Exercise requirements = Could you print each entry below verbatim while omitting the pictures?

[Opening Material for this exercise section]

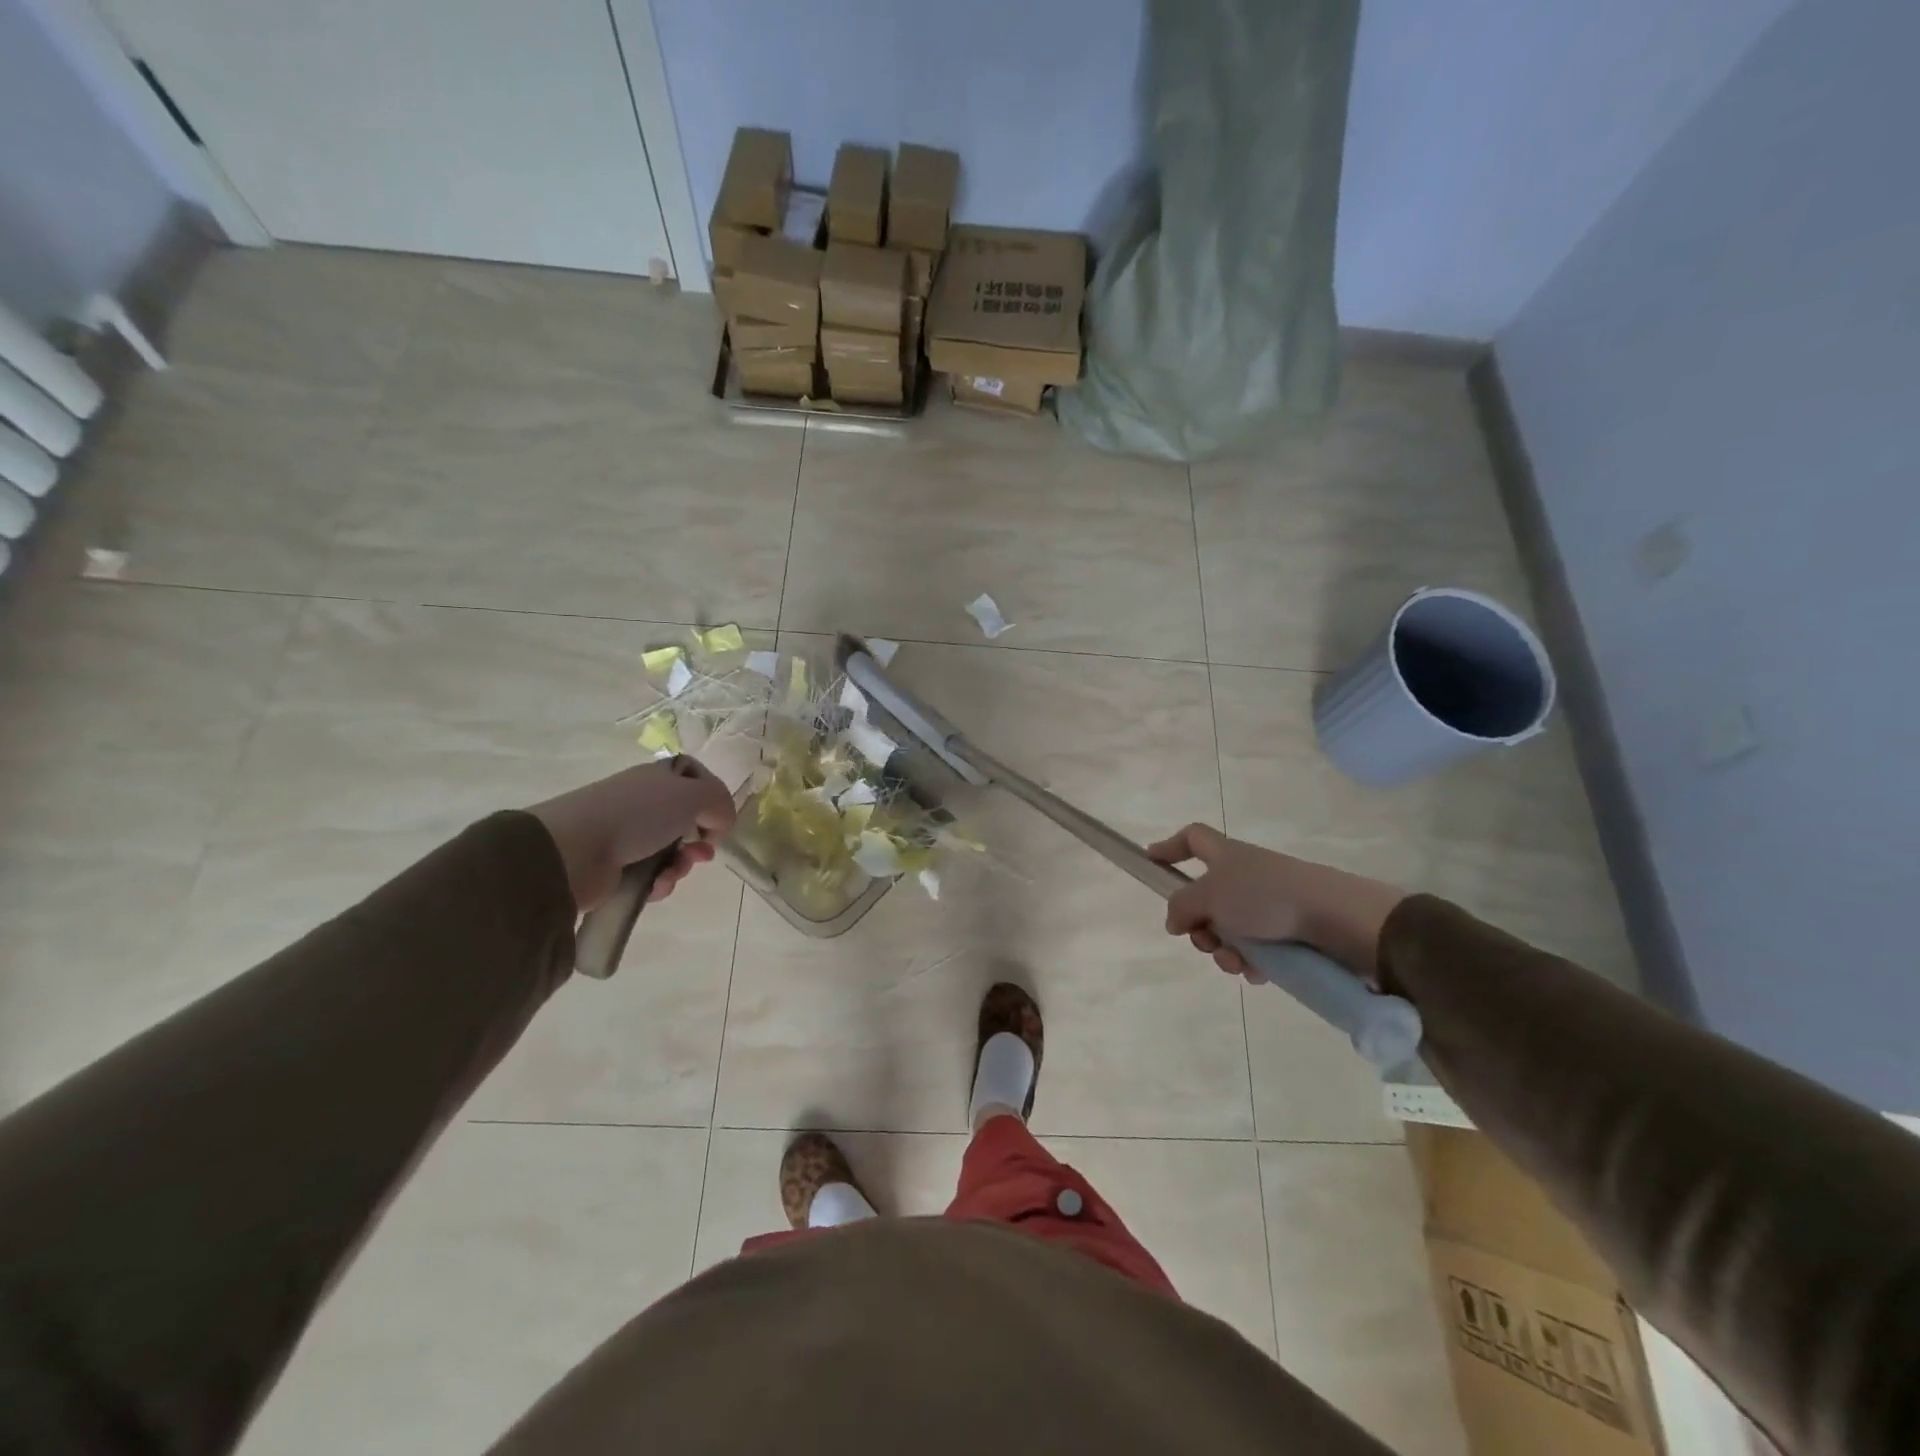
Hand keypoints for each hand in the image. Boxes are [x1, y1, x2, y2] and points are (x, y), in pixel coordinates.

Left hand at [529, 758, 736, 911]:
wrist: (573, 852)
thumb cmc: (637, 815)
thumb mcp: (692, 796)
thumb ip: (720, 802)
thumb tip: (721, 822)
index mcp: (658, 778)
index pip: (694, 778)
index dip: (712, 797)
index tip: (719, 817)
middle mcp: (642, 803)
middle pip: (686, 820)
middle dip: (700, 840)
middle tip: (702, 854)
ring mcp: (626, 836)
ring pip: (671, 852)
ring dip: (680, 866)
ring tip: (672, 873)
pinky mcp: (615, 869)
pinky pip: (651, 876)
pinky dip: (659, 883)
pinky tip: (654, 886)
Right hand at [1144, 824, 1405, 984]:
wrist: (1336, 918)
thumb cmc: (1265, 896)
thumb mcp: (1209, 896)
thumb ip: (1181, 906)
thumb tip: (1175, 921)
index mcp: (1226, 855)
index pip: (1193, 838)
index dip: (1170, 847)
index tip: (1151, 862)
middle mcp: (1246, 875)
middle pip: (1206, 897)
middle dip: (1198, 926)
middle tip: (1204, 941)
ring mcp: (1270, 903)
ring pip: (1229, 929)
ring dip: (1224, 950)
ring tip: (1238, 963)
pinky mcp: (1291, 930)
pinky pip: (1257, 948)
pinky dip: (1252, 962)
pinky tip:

[Closing Material for this exercise section]

Solution for this problem =
Hand keypoints for each hand in the image. Boxes are [x1, y1, x2, y2] and points are (x, y), in pixel coordinates.

Left hand at [529, 758, 736, 911]:
wrist: (573, 852)
thumb cmc: (637, 815)
thumb mcp: (692, 796)
thumb ip: (720, 802)
thumb tip: (721, 822)
index mcp: (658, 778)
index pip: (694, 778)
index dip: (712, 797)
index tip: (719, 817)
middle mcp: (642, 803)
middle pip: (686, 820)
middle dip: (700, 840)
middle tip: (702, 854)
ring mcp: (626, 836)
ring pip: (671, 852)
ring dip: (680, 866)
ring tip: (672, 873)
pinky mcp: (615, 869)
pinky pip: (651, 876)
pinky dip: (659, 883)
pinky tip: (654, 886)
Right hand at [1144, 824, 1405, 984]:
wrist: (1336, 918)
thumb cmc: (1265, 896)
thumb mcp: (1209, 896)
thumb ip: (1181, 906)
thumb tip: (1175, 921)
index mcp: (1226, 855)
index pip: (1193, 838)
index dip: (1170, 847)
index tip: (1151, 862)
middle mcp: (1246, 875)
middle pip: (1206, 897)
middle dip: (1198, 926)
middle tip: (1204, 941)
ring mcp: (1270, 903)
ring pip: (1229, 929)
ring dip: (1224, 950)
ring tip: (1238, 963)
pinky mcp: (1291, 930)
pinky pip: (1257, 948)
pinky dip: (1252, 962)
pinky tip:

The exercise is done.